6 Tips for Budgeting and Managing Cash In the New Year

  1. Know Why:  A purpose behind every task can make it more meaningful and easier to accomplish.  Do you have a problem with overspending?  Do you have a big savings goal in the future?  Are you retired and on a fixed income?  The “why” behind your budgeting endeavors can help get over the emotional and mental hurdle of sitting down to budget.
  2. Test Different Methods:  There are many ways to budget.  From excel spreadsheets, to saving receipts and writing in a yellow pad, to using a tool like the “Cash Flow Analysis” on our eMoney website. All of these tools provide a level of automation and control that work differently for different people.  There is no single correct way to budget.  The goal should be to find a method that works and be ok with switching things up if you are not getting the results you would like.
  3. Prioritize Needs and Wants:  Needs come first in a budget.  It is important to identify what these are and make sure there is ample room in the budget for them.  Housing, groceries, utilities, taxes, childcare, and phone bills are good examples.  When it comes to wants, prioritization is important.  If your family values eating out over buying goods, ensure that is reflected in your monthly spending.  If you enjoy fashion and travel and dining out does not do it for you, make sure that is reflected as well.  With wants, it is not how much goes to each category, but rather, which categories are worth focusing on.
  4. Automate, automate, automate: As much as possible automate this system.  Especially when it comes to your monthly saving and monthly needs, automation can help make a budget more sustainable. Having your mortgage payment and retirement account automatically come out of your account/ paycheck allows for you to take care of needs now and in the future with no action on your part.  The less action that is required every month on the important and recurring items, the more attention you can focus to the budgeting of variable wants every month, or something different than budgeting altogether.
  5. Check In: This is an important step.  This is not a weekly action, but perhaps every 3-6 months.  What is going well with the budget?
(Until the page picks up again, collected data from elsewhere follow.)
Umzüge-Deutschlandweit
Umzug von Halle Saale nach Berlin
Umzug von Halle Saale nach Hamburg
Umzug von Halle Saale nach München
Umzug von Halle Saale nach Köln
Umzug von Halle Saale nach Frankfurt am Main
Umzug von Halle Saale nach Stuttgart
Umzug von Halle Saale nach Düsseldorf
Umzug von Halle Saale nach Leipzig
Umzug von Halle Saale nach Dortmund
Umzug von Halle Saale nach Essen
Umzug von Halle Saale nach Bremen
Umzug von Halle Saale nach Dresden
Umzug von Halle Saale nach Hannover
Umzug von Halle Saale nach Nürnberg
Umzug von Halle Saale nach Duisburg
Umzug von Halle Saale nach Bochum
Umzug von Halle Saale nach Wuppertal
Is the system you chose working?  Are you staying within the budget?  Are fixed expenses like property taxes changing or has inflation increased what you need to allocate for groceries?  All of these questions can be looked and minor adjustments can be made without throwing the entire budget out.  Budgeting is an important step of managing your finances, but it is important to be flexible.  Life changes, unforeseen events occur, expenses change and we need to be able to adapt and change to this.
  6. Manage Cash Well: Part of budgeting is to forecast expenses and protect savings. Part of a savings plan is to have an emergency fund that equates to 3-6 months of expenses while working and up to 3-4 years of expenses in retirement. It is important to review where this cash is held as you always want your money working as hard as possible on your behalf. A typical checking account interest rate is about .1% today.  High yield savings accounts, CDs, and money market funds all offer a competitive rate 3-4% today and allow your money to earn interest.